Zbigniew Uglik was a postman and amateur photographer.
The Polish national was shot as he tried to take photographs.
The curfew continued through Saturday and into Sunday when 3,000 Catholic women, on hearing reports of families not having enough to eat, marched on the lower Falls to bring food.
The Irish News from Monday July 6 reported: "Troops at barbed wire barricades were taken by surprise by the chanting, singing, yelling women.
"They marched down the Falls Road waving shopping bags, bottles of milk and loaves of bread. Some wore aprons, mothers clutched the hands of small children.

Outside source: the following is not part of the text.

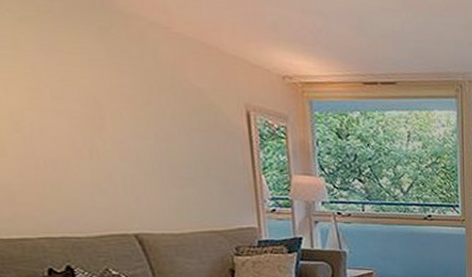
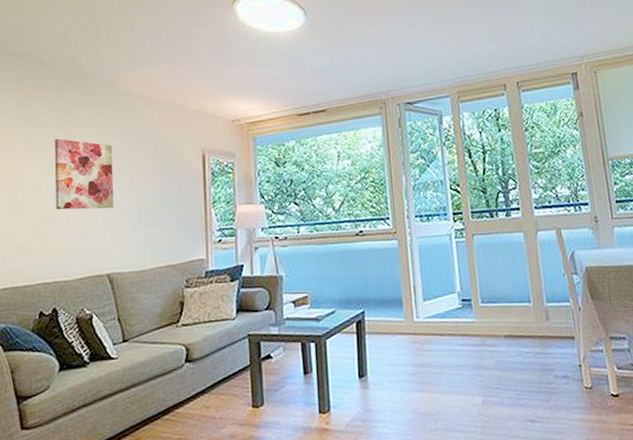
wall art: none [31,61,134,160] -> present [54,138,114,210]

Some were in their Sunday best after coming from Mass."
Many of the women stopped to hand in their gifts at a school hall.
The Legion of Mary and Knights of Malta set up an emergency food centre in Sultan Street.
Reports described how within minutes of it being open, women and children from other areas formed a long queue eager to hand over what they could donate.
The curfew was lifted at 9am on Sunday July 5.
It was following this that reports began to circulate of soldiers looting shops and houses.
Stories of verbal insults and abuse at the hands of the soldiers also began to emerge.
Residents reported that soldiers had wrecked house after house, ripping linoleum from floors, smashing doors and windows and throwing clothes around rooms.
There were also reports of soldiers smashing a crucifix and religious statues.
A centre was set up in Balkan Street to record acts of damage by soldiers.
Within two hours 150 complaints had been received.
The Northern Ireland Civil Rights Association called for a public inquiry into the conduct of the soldiers.
British defence minister Lord Balniel later defended the action of the army stating: "I am deeply impressed by the impartial way they are carrying out an extremely difficult task."
The period was said to have marked a major turning point in the history of the Troubles.